Vascular Access Complication Clinical Trial
Official title:
Arterio-arterial Vascular Access as a Novel Technique for Treatment of Venous Hypertention With Arterio-venous Vascular Access
Arterio-arterial vascular access, Arterio-venous synthetic access, Venous hypertension, Hemodialysis patients Purpose: To describe a technique used to treat a patient with Lt upper limb synthetic arterio-venous vascular access and venous hypertension of the same limb. Technique: the investigator expose the venous anastomosis of the graft by small longitudinal incision in the axilla and dissection of the axillary artery just parallel to the axillary vein , the investigator disconnect the graft from the axillary vein and do primary repair of the vein , then the investigator do end to side anastomosis of the graft to the axillary artery , after finishing this anastomosis the axillary artery ligated just below the anastomosis. Conclusion: the conversion of arterio-venous graft to arterio-arterial vascular access in precious access with venous hypertension lead to resolution of edema of venous hypertension and preservation of access for dialysis.
Abstract Purpose: To describe a technique used to treat a patient with Lt upper limb
synthetic arterio-venous vascular access and venous hypertension of the same limb. Technique:
we expose the venous anastomosis of the graft by small longitudinal incision in the axilla
and dissection of the axillary artery just parallel to the axillary vein , the investigator
disconnect the graft from the axillary vein and do primary repair of the vein , then
investigator s do end to side anastomosis of the graft to the axillary artery , after
finishing this anastomosis the axillary artery ligated just below the anastomosis.
Conclusion: the conversion of arterio-venous graft to arterio-arterial vascular access in
precious access with venous hypertension lead to resolution of edema of venous hypertension
and preservation of access for dialysis.
Keywords: Arterio-arterial vascular access, Arterio-venous synthetic access, Venous
hypertension, Hemodialysis patients.
Introduction:
In haemodialysis patients the investigator are confronted by patient with Left upper limb
synthetic graft used for haemodialysis and the patient developed edema due to central venous
occlusion ( venous hypertension) in the same limb. The other limb have no palpable pulse due
to previous 3 operations for vascular access which ended by ligation of the brachial artery.
First the hope to dilatation of the central veins but this trial failed due to failure of the
wire to cross the lesion, so we think to convert this arterio-venous graft to
arterio-arterial access as we have previous experience with brachial aretrio-arterial
vascular access.
One limitation of this technique was that the continuity of the brachial artery which will
lead to thrombosis of the graft because of equal pressure in the graft and the brachial
artery so ligation of the axillary artery below the proximal anastomosis was done despite our
fear of ischaemia of the limb if the synthetic graft occluded later on.
Technique:
After failure of trial angioplasty of epsilateral central veins.
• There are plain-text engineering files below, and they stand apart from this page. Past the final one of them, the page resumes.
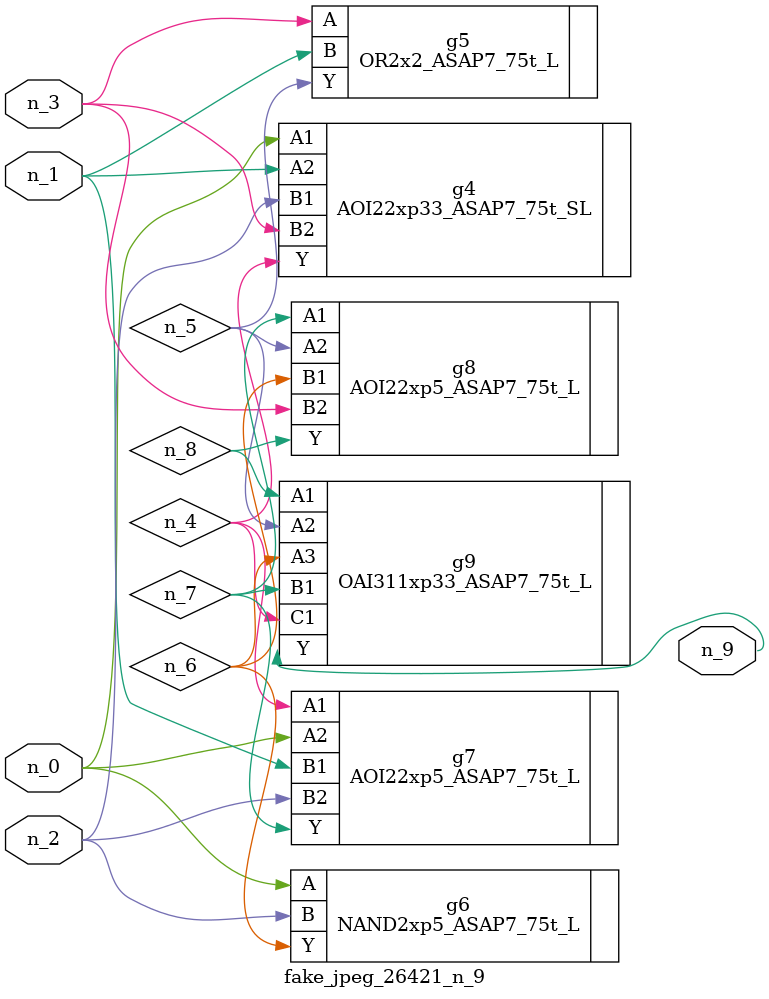
<source format=v>
module fake_jpeg_26421_n_9 (n_0, n_3, n_2, n_1, n_9);

input n_0;
input n_3;
input n_2;
input n_1;

output n_9;

wire n_4;
wire n_8;
wire n_6;
wire n_5;
wire n_7;

AOI22xp33_ASAP7_75t_SL g4 ( 
.A1(n_0),
.A2(n_1),
.B1(n_2),
.B2(n_3),
.Y(n_4)
);

OR2x2_ASAP7_75t_L g5 ( 
.A(n_3),
.B(n_1),
.Y(n_5)
);

NAND2xp5_ASAP7_75t_L g6 ( 
.A(n_0),
.B(n_2),
.Y(n_6)
);

AOI22xp5_ASAP7_75t_L g7 ( 
.A1(n_4),
.A2(n_0),
.B1(n_1),
.B2(n_2),
.Y(n_7)
);

AOI22xp5_ASAP7_75t_L g8 ( 
.A1(n_7),
.A2(n_5),
.B1(n_6),
.B2(n_3),
.Y(n_8)
);

OAI311xp33_ASAP7_75t_L g9 ( 
.A1(n_8),
.A2(n_5),
.A3(n_6),
.B1(n_7),
.C1(n_4),
.Y(n_9)
);


endmodule
</source>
This procedure was done
either by local, regional, or general anesthesia (IV deprivan) according to the patient
situation and surgeon preference.
Longitudinal incision (about 5-7cm) in the axilla at the arterio-venous anastomosis of the
synthetic graft and along the course of the axillary artery , good hemostasis is needed
because of the edema and the venous hypertension in the dilated collateral veins.
Good exposure of the end of the synthetic graft and mobilization of the axillary artery was
done with ligation of intervening branches (a segment of 4-6 cm).
The synthetic graft catted and we do repair of the axillary vein. End to side anastomosis
between the synthetic graft and the axillary artery by 6/0 proline then the axillary artery
is ligated just below the anastomosis by 2/0 silk suture , now the blood is reversed in the
synthetic graft and the blood flow from the axillary artery to the synthetic graft then to
the brachial artery and radial and ulnar arteries.
Patients were discharged in the 2nd postoperative day unless need. Creep bandage was applied
to the forearm and after 1-2 days the edema resolved and the patient regain the function of
the upper limb and he can used the graft for dialysis immediately because the graft already
healed and used previously for dialysis which is useful in those patients who has no venous
access even for temporary catheter .
The same instructions as any arterio-arterial graft for hemodialysis were given to the
patient and the medical stuff at dialysis unit as:
- no medications given at the AAPL to avoid intra-arterial injection and acute ischemia.
- Only pulse which can be palpated at the graft but no thrill.
- Patency of the graft is done by palpation of the distal pulsation (distal brachial or
radial artery) or duplex.
- The puncture site needs more time of compression than that needed for AV grafts.